"Chinese orphans face life on their own - parents lost to AIDS"; "Hunger in America grows."
These headlines tore at my heart. I felt overwhelmed and didn't know what to do.
I thought about my options. I could just think about these problems and wish they would go away. But I've also learned that wishing things would be better is often a substitute for doing the hard work that can make a difference.
Next I thought of trying to ignore the headlines and not let myself get too concerned. But it was too late for that response.
I knew the greater love I was feeling for the world was not something I had created myself but was from God, and that's why I knew my yearning to help wouldn't go away.
As I quietly listened, I realized that God didn't give me a desire to care for the world in order to frustrate or discourage me. Rather, God caused me to feel this love so that I could do something useful with it - something that would benefit others. That encouraged me to go forward and make a greater commitment to help.
A change of thought
As I began praying about the Chinese orphans, I quickly realized I didn't have the power to personally change these children's lives. But I could change how I was thinking about these children. How we think of others has an impact. Mary Baker Eddy, the founder of this newspaper, wrote: "Good thoughts are an impervious armor ...." And she continued: "And not only yourselves are safe, but all whom your thoughts rest upon are thereby benefited." ("The First Church of Christ, Scientist, and Miscellany," pg. 210).
What I needed to correct was my feeling of hopelessness. Despite how dark things looked for these children, their Father-Mother God was with them, and that's why there was hope. One of the psalms in the Bible says: "Though my father and my mother forsake me, the Lord will take me into his care" (Ps. 27:10).

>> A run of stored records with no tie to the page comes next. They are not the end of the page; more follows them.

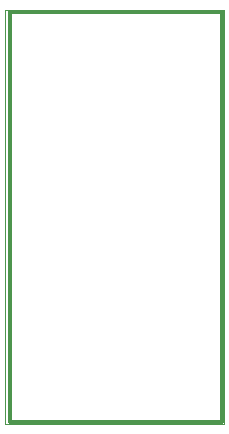
<source format=gbr>
%FSLAX34Y34*%
%MOMM*%
%LNOUTLINE*%
G71*
G01*
%ADD10C,0.002*%
%ADD11C,0.300*%
%LPD*%
G54D10*
X180822Y348436D02*
X-4178Y348436D01*
X-4178Y-1564D01*
X180822Y-1564D01*
X180822Y348436D01*
G54D11*
X179231Y0D02*
X179234Y346833D01*
X128434Y346833D01*
G54D11*
X0Y0D02*
X0Y346869D01*
G54D11*
X128434Y346833D02*
X0Y346869D01*
G54D11*
X179231Y0D02*
X0Y0D01*
M02*

</source>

I prayed to know more clearly that it is Love's nature as Father-Mother to give each one of His children everything he or she needs - intelligent ideas, love, strength, comfort, direction, supply, goodness, protection.
'You're not the Comforter. I am.'
Grateful for the inspiration I was getting, but still agonizing about the situation, I continued to reach out to God. I heard a quiet thought: "You're not the Comforter. I am." This was God's message to me, His answer. I could see that I needed to stop trying so hard to fix things myself and focus more on what God was already doing. I wasn't personally responsible for taking care of God's ideas, but God, Love, was right with each one, providing comfort and guidance.
The Bible says: "Blessed be God, even the Father of our Lord Jesus Christ, the Father of mercies, and the God of all comfort..." (II Cor. 1:3). This said to me that it's God who is comforting each of His children and that He knows how to do it.
Victimization is never the final word.
After that, I became more convinced that God hadn't deserted these children but was loving and caring for them in ways they could feel. God, who is all Love, doesn't create His children and then abandon them. It certainly looks as if people are being abandoned and victimized by circumstances and by other people, but that is not the final word. It is never the final word. God, infinite Love, is supreme, all-power and never stops loving His children. Even though I haven't read any more in the news about these children, I continue to pray for them.
Praying for the world, I am learning, demands a bigger concept of God. The more I get to know God as divine Love, capable of taking care of each one of His children, and as Spirit, having all power, the less I am bullied and pushed around by the evil pictures I see.
Getting to know God better, to trust His love more in my own life, doesn't make me want to ignore problems. On the contrary, the more convinced I am that God is loving and providing good for each one of His ideas, the more I want to participate in His love and do something to help. My decision to walk 20 miles to raise money for the hungry in my state grew out of my conviction that divine Love is constantly loving and nourishing each one of His children.
Praying for the whole world takes great love, courage, and persistence. But that feeling of being overwhelmed by the demand diminishes as we are willing simply to begin. Even a small desire to love a little bit more than we did yesterday comes from God and helps everyone take one more step forward.